We notice that **users pay more attention to ask posts** with the average number of comments double that of show posts. It seems reasonable given that with ask post, people are willing to give their answers while show posts will only appeal people who are interested in the information. 

We will now move on to investigate whether posts created at a certain time can attract more comments.

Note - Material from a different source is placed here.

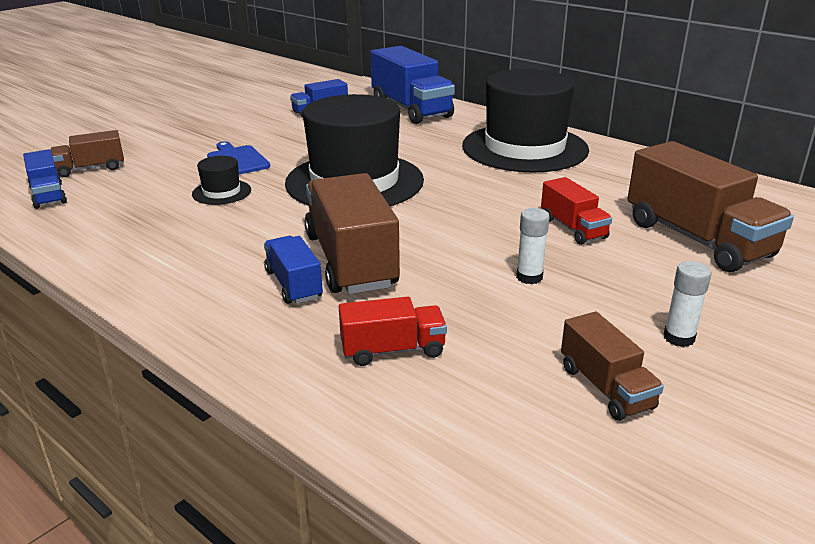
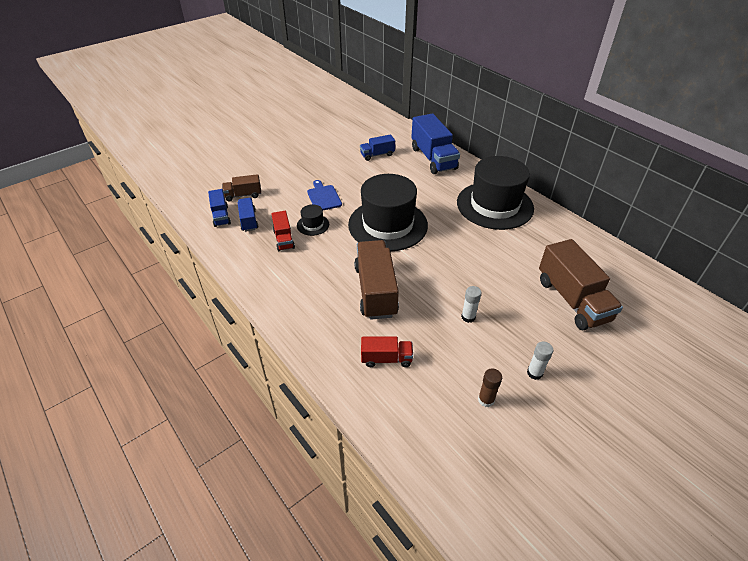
camera: 10 degrees right, 15 degrees up
(294, 285) = (343, 305): blue truck -> blue truck (248, 221)
(573, 228) = (503, 281): red truck -> red truck (284, 239)
(606, 387) = (486, 400): brown truck -> brown glue stick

To answer that, we use the "created_at" column and calcul the average comments by hours created.

In [7]:
def avg_by_hour(dataset, index1, index2):    
    result_list = []
    for row in dataset:
        time = row[index1]
        comment_number = int(row[index2])
        result_list.append([time, comment_number])
    # print(result_list[1])
    counts_by_hour = {}
    comments_by_hour = {}
    for row in result_list:
        date = row[0]
        date = dt.datetime.strptime(date, "%m/%d/%Y %H:%M")
        hour = date.strftime("%H")
        if hour not in counts_by_hour:
            counts_by_hour[hour] = 1
            comments_by_hour[hour] = row[1]
        else:
            counts_by_hour[hour] += 1
            comments_by_hour[hour] += row[1]
    avg_by_hour = []
    for hour in comments_by_hour:
        average_comments = comments_by_hour[hour] / counts_by_hour[hour]
        avg_by_hour.append([average_comments, hour])
    sorted_result = sorted(avg_by_hour, reverse = True)
    for entry in sorted_result:
        print("{0}: {1:.2f} average comments per post".format(entry[1], entry[0]))
 

In [8]:
avg_by_hour(ask_posts, 6, 4)

15: 28.68 average comments per post
13: 16.32 average comments per post
12: 12.38 average comments per post
02: 11.14 average comments per post
10: 10.68 average comments per post
04: 9.71 average comments per post
14: 9.69 average comments per post
17: 9.45 average comments per post
08: 9.19 average comments per post
11: 8.96 average comments per post
22: 8.80 average comments per post
05: 8.79 average comments per post
20: 8.75 average comments per post
21: 8.69 average comments per post
03: 7.95 average comments per post
18: 7.94 average comments per post
16: 7.71 average comments per post
00: 7.56 average comments per post
01: 7.41 average comments per post
19: 7.16 average comments per post
07: 7.01 average comments per post
06: 6.78 average comments per post
23: 6.70 average comments per post
09: 6.65 average comments per post


The result shows that posts created at around 3PM attracted the highest number of comments, while ones created too early in the morning or too late in the evening were less noticed. 

In [9]:
avg_by_hour(show_posts, 6, 4)

12: 6.99 average comments per post
07: 6.68 average comments per post
11: 6.00 average comments per post
08: 5.60 average comments per post
14: 5.52 average comments per post
13: 5.43 average comments per post
02: 5.15 average comments per post
04: 5.04 average comments per post
19: 5.02 average comments per post
18: 4.94 average comments per post
06: 4.71 average comments per post
16: 4.71 average comments per post
09: 4.67 average comments per post
00: 4.65 average comments per post
15: 4.57 average comments per post
03: 4.53 average comments per post
23: 4.53 average comments per post
17: 4.25 average comments per post
20: 4.16 average comments per post
21: 4.09 average comments per post
01: 4.07 average comments per post
22: 3.85 average comments per post
10: 3.80 average comments per post
05: 3.44 average comments per post


With show posts, the most common times were around 7AM and 12AM. However, the difference in the number of comments by hour is not as large as in ask posts.